■ EXERCISE TEXT

This episode's different. I bring on Wright Thompson, a dear friend and great writer. For eight years, I edited Wright's pieces at ESPN the Magazine and we discuss what might be my favorite story of his: His profile of Claudia Williams, Ted Williams' daughter. It's a piece about inter-generational pain and was the most challenging story Wright's ever written. I still think of it as the magazine version of One Hundred Years of Solitude

 

Wright is—and not only according to me—the best sportswriter working today. His non-fiction story collection, The Cost of These Dreams, was a New York Times best-seller. His work appears basically every year in the Best American Sportswriting anthology. He is the executive producer of two television shows, True South and Backstory, both of which air on ESPN. He's also a good dude who makes me laugh every time I talk with him, this episode being no exception.

If you want a fairly representative look at what our writer-editor relationship was like, give the episode a listen.

■ PROVIDED INFORMATION
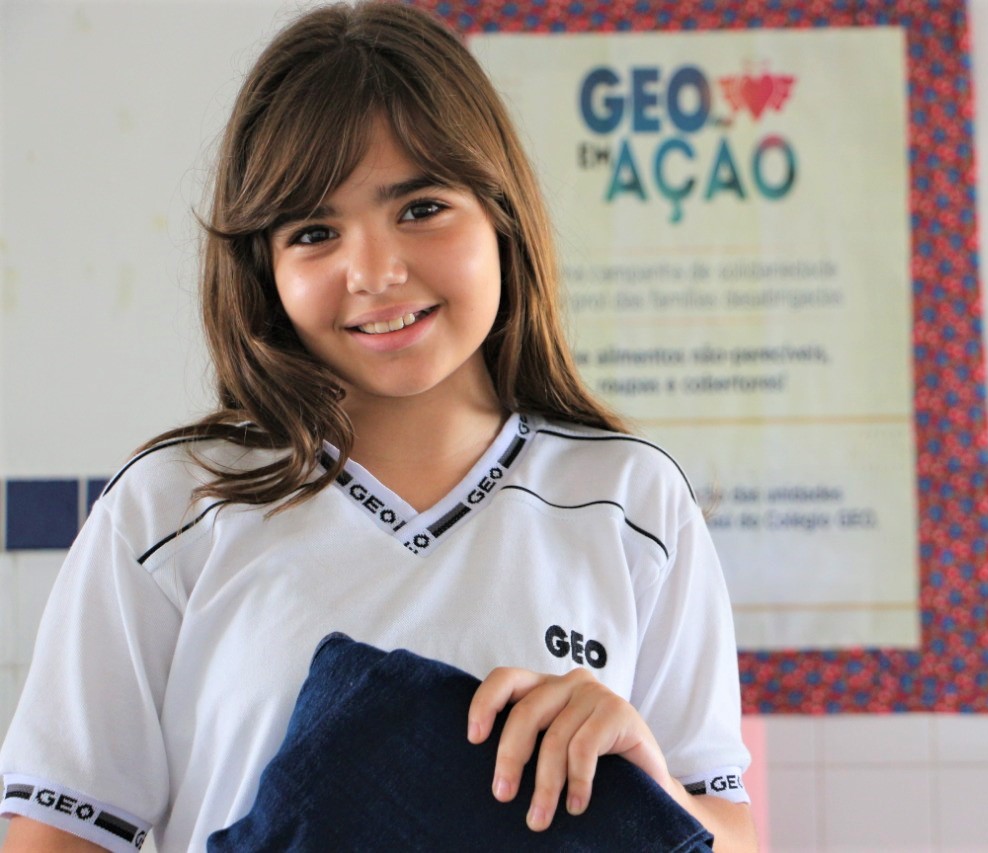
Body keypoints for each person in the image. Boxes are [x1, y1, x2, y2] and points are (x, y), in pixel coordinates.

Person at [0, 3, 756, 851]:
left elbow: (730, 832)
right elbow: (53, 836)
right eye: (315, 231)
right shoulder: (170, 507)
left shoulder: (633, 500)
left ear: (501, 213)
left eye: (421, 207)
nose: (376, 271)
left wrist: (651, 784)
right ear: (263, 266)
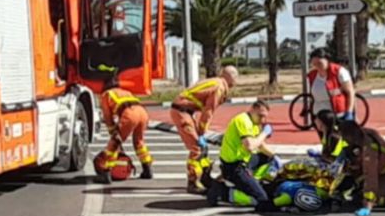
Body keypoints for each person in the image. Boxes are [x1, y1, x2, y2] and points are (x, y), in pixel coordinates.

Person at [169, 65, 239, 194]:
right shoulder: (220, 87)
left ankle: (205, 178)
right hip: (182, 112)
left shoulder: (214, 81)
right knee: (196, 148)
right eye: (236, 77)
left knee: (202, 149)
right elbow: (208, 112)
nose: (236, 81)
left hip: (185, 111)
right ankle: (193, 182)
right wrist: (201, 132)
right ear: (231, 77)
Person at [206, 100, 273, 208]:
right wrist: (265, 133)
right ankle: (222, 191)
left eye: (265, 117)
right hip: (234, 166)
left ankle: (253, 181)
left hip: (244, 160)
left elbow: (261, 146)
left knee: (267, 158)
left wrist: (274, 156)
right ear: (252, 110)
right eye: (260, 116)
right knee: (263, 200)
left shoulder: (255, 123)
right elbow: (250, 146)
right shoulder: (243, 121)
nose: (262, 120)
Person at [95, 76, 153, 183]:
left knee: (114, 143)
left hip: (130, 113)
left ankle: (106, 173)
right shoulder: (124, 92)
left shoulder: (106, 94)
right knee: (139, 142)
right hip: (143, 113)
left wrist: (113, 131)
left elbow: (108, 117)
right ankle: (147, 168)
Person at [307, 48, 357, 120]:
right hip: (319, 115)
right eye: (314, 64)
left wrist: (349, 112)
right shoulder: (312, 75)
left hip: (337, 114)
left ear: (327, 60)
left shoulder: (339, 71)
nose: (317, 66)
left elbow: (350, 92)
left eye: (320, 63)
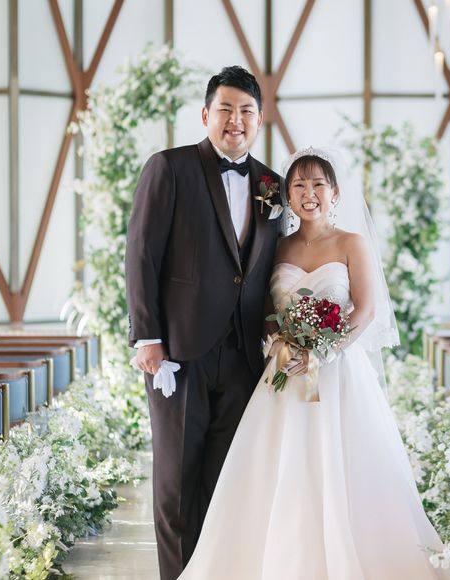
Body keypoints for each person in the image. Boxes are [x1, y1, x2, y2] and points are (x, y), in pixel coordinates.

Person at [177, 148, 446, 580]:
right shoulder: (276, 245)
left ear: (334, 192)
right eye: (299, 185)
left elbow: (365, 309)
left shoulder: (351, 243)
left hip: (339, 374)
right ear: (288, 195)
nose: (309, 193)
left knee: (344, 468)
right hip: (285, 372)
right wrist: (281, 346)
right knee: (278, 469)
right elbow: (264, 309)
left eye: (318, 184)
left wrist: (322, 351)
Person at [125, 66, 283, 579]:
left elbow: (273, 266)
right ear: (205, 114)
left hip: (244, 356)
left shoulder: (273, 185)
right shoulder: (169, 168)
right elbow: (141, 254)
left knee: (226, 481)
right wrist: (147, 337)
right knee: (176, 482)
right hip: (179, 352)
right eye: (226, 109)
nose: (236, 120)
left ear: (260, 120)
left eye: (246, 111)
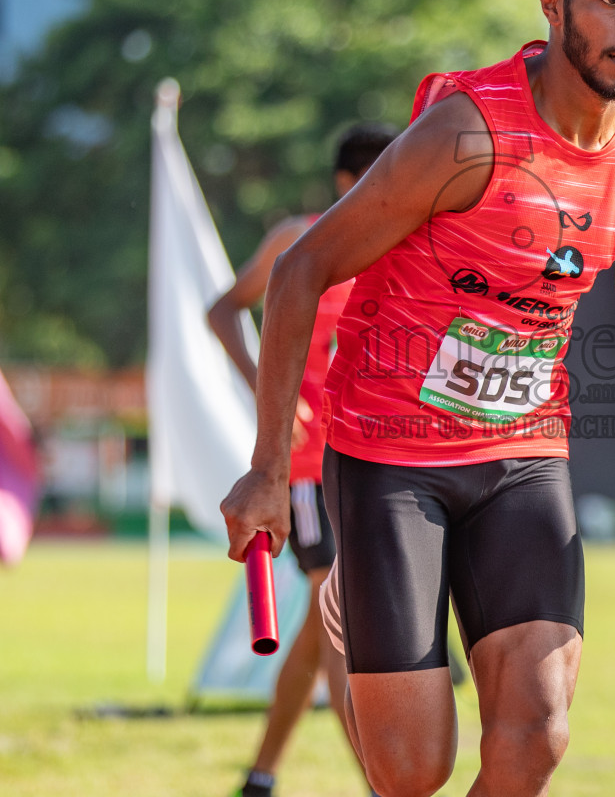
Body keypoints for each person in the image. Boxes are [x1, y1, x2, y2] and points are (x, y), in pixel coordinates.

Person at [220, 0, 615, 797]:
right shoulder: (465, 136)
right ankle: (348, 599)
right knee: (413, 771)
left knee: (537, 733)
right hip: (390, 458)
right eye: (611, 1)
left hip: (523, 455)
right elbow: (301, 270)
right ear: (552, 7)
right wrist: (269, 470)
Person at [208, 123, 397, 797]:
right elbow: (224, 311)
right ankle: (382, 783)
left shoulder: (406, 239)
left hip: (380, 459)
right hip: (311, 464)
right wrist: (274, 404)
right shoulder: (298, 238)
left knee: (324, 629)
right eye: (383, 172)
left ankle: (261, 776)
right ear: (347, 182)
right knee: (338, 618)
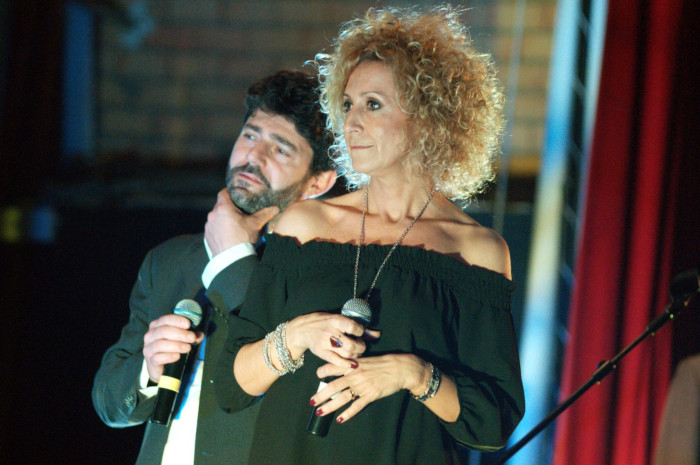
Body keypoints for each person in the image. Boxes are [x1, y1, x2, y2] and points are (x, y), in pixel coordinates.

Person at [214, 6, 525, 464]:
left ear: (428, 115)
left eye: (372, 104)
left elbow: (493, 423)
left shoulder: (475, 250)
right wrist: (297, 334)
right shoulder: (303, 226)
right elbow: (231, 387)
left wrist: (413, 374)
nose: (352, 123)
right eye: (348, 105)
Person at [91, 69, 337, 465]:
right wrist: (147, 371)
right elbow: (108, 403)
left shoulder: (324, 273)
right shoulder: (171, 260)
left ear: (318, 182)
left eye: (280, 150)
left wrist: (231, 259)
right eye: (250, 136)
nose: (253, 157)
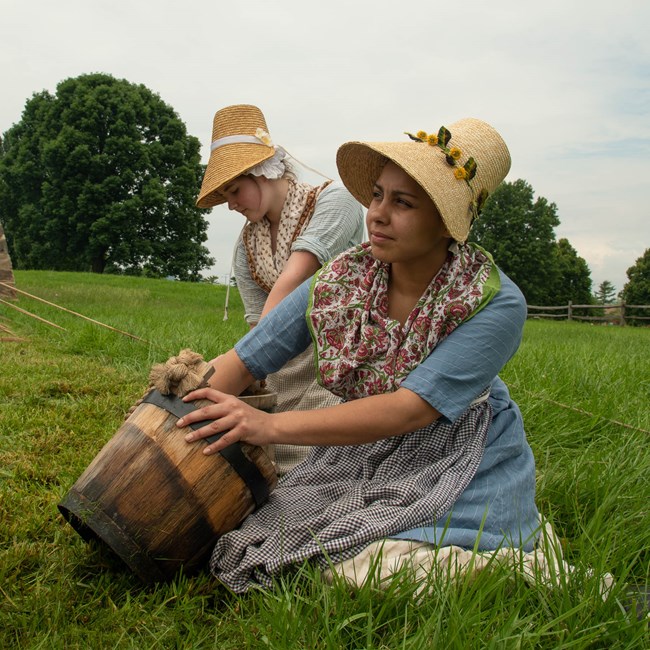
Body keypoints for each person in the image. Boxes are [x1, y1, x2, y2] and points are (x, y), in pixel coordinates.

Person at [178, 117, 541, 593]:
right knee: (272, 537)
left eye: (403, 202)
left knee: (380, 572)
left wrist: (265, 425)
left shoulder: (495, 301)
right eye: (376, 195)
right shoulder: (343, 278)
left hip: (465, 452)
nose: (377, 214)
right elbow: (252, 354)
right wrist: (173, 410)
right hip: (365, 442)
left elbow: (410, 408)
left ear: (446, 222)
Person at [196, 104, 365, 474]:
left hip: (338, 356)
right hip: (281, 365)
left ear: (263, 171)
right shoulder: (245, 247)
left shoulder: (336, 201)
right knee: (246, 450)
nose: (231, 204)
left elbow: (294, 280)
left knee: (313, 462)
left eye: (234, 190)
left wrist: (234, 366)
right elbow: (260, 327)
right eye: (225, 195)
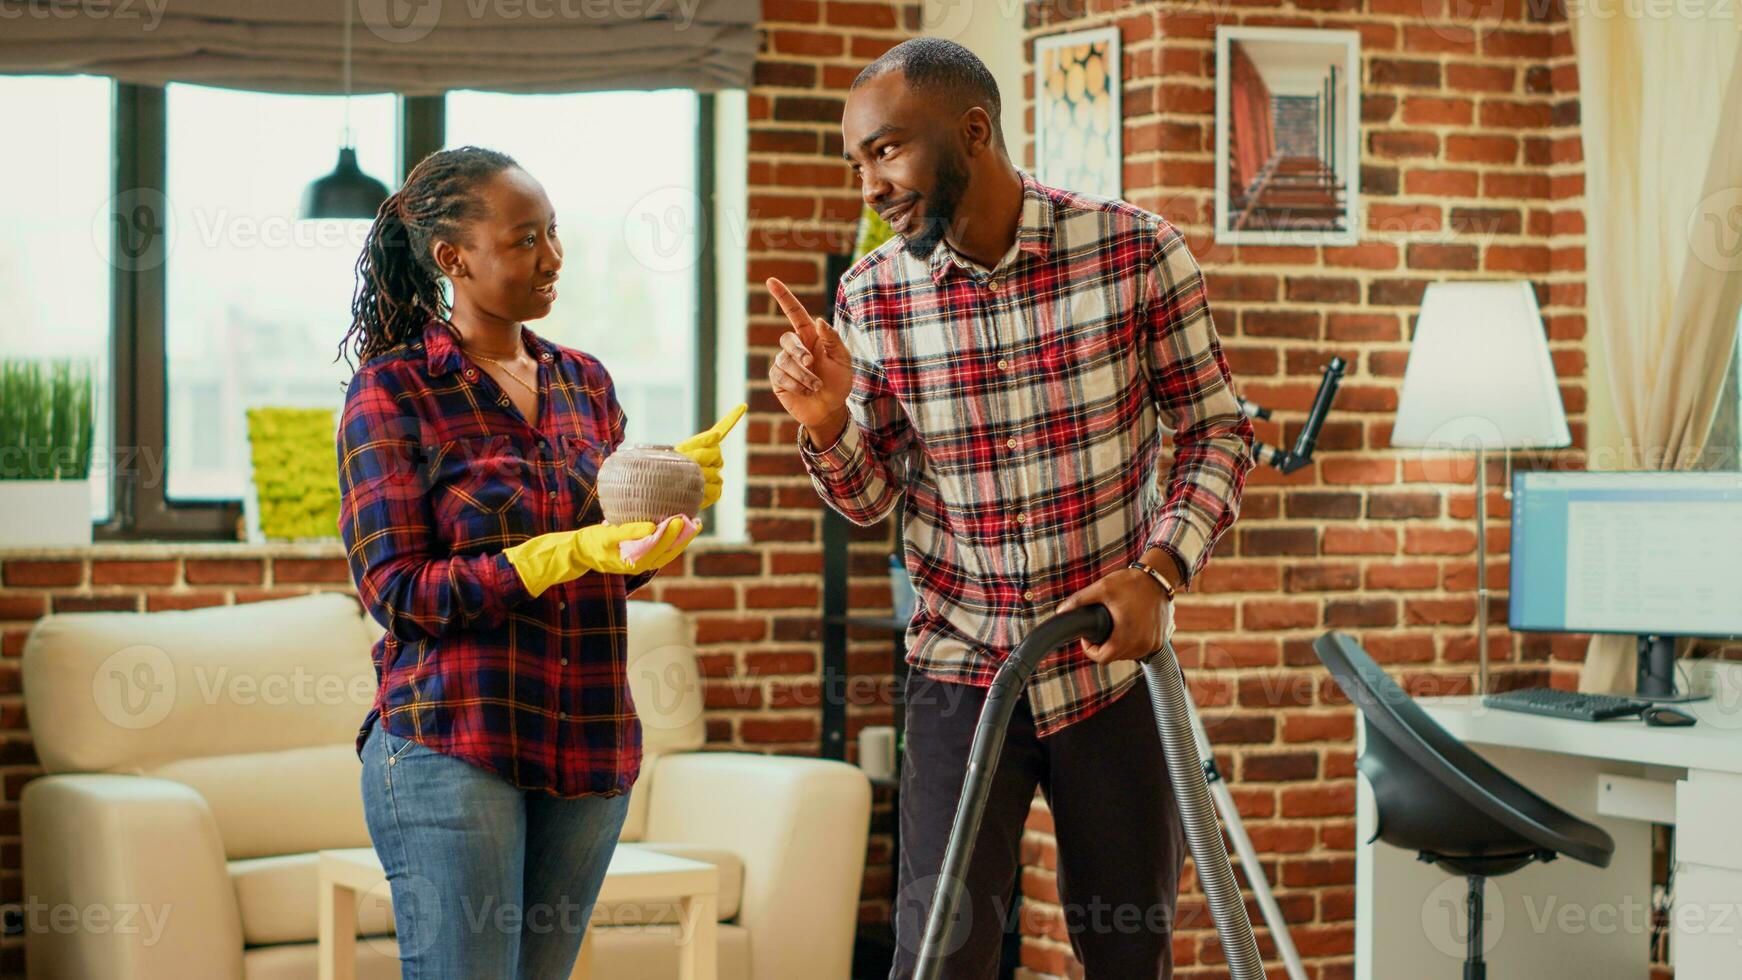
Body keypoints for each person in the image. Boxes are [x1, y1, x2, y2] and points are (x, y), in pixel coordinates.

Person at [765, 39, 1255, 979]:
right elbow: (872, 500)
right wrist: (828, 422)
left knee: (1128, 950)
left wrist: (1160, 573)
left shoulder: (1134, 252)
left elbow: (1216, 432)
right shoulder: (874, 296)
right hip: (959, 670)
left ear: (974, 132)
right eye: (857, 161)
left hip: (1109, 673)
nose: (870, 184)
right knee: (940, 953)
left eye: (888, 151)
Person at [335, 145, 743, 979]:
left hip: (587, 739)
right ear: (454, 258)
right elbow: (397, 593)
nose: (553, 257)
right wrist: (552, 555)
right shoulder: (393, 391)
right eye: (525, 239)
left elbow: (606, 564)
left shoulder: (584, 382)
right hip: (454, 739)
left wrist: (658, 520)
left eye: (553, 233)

■ CHECK YOUR UNDERSTANDING
1. Reproduce the passage of the Wright Thompson episode description that opens with the words containing "Wright is—and not" and closes with "being no exception.".
2. Carry on writing the Wright Thompson episode description, picking up after its final sentence.

■ ANSWERS TO THE PROBLEMS
1.
Wright is—and not only according to me—the best sportswriter working today. His non-fiction story collection, The Cost of These Dreams, was a New York Times best-seller. His work appears basically every year in the Best American Sportswriting anthology. He is the executive producer of two television shows, True South and Backstory, both of which air on ESPN. He's also a good dude who makes me laugh every time I talk with him, this episode being no exception.

2.
 

I thought Wright only wanted to do this story because he wanted to slay Richard Ben Cramer, who'd written in the 1980s what everyone considered the greatest piece on Ted Williams. I think Wright's is even better.

 

In the episode Wright and I discuss Ben Bradlee Jr's biography of Ted, as well as Ted's autobiography. I worked in Boston while Bradlee Jr. lived there and, as was the case for Wright, heard how writing on Ted was one of the hardest thing's Bradlee Jr. had ever done—and he'd overseen the Boston Globe's investigation into the Catholic Church's sexual abuse scandal.